Lions and tigers and bears, oh my!  I too never cook with any of these and confuse the terminology.  And I have no idea why I don't use them.  Anyone have any interesting recipes?  The only place I've eaten them is in New England Boiled Dinner my Aunt makes, and they seemed fine, so don't know why I don't fix them more often.  Anyone know about the nutritional values or anything?


----------



## Catseye (Jan 9, 2005)

Claire said:
			
		

> Lions and tigers and bears, oh my!  I too never cook with any of these and confuse the terminology.  And I have no idea why I don't use them.  Anyone have any interesting recipes?  The only place I've eaten them is in New England Boiled Dinner my Aunt makes, and they seemed fine, so don't know why I don't fix them more often.  Anyone know about the nutritional values or anything?

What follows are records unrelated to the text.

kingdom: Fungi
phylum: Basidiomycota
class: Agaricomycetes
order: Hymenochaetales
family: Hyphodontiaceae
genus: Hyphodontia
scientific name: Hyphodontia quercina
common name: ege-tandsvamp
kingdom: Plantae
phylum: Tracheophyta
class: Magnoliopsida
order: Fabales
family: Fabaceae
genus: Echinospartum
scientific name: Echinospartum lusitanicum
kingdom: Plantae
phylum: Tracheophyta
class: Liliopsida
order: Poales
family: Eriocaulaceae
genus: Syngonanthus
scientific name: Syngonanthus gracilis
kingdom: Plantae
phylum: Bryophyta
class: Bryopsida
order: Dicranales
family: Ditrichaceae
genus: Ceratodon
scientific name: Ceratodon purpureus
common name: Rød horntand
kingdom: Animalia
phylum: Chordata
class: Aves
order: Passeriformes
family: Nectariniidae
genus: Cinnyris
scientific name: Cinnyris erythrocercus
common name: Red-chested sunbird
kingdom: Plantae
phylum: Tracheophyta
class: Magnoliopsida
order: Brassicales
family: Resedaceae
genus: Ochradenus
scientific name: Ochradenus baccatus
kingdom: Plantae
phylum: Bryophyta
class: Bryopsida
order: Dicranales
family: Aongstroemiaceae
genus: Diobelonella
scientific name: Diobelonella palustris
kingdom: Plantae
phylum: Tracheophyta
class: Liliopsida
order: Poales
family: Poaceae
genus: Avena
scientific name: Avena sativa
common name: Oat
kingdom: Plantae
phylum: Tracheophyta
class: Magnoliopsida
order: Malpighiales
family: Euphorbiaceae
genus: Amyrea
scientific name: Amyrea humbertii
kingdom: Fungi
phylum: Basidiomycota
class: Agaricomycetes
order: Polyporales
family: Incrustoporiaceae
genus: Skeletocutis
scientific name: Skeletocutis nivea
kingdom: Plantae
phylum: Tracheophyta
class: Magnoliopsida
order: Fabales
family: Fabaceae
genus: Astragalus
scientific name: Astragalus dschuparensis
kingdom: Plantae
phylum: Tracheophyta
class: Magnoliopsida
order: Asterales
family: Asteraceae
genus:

I don't, yet.  Thanks to the nice people on this thread I figured out what I'd brought home (turnips), and I'm halfway through the prep of a dish that involves butter-sugar glazing a mixture of carrots and turnips, cut to the same size and shape.  They're cut and living in a tub of water in the fridge until I can get to them.  The recipe is from my new treasure, Julia and Jacques Cooking at Home, snagged at bookcloseouts.com and marked down from $40 to $14, tra-la!


Cats


----------



## kansasgirl (Jan 9, 2005)

Here are two great recipes.

Turnip Casserole 
1 1/2 lb Turnips, peeled and thinly sliced (can also use rutabegas) 
2 tb Butter 
1 Onion, thinly sliced 
2/3 c Celery, chopped 
2 tb Flour 
1 c Milk 
1/2 c Grated sharp cheese (cheddar, swiss, gruyere, etc) 
Salt and pepper to taste 
3 tb Bread crumbs 

1.Cook turnips in boiling, salted water to cover until just tender. Drain. 
2.Saute the onion and celery in butter until tender. Sprinkle with flour and cook 1 minute. Add milk and stir until thickened. 
3.Stir in cheese, salt and pepper. Combine cheese sauce with turnips, place in baking dish and top with crumbs. Brown under broiler until golden. 

Turnip and Apple Bake 
1 Turnip or rutabega 
1 tb Butter 
Salt and pepper to taste 
2 c Thinly sliced apples 
2 tb Brown sugar 
1/4 ts Cinnamon 
1/4 ts Nutmeg, fresh grated 
1/2 c Dry bread crumbs 
2 tb Brown sugar 
2 tb Butter, melted 

Preheat oven to 350F 
1.Cook turnip in salted boiling water; when tender mash with butter, salt and pepper. 
2.Mix the apple slices with brown sugar, cinnamon and nutmeg. 
3.In greased casserole layer turnip and apples, beginning and ending with a turnip layer. 
4.Mix bread crumbs with melted butter and brown sugar; sprinkle over turnip layer. Bake for 50-60 minutes. Allow to stand for several minutes before serving.


----------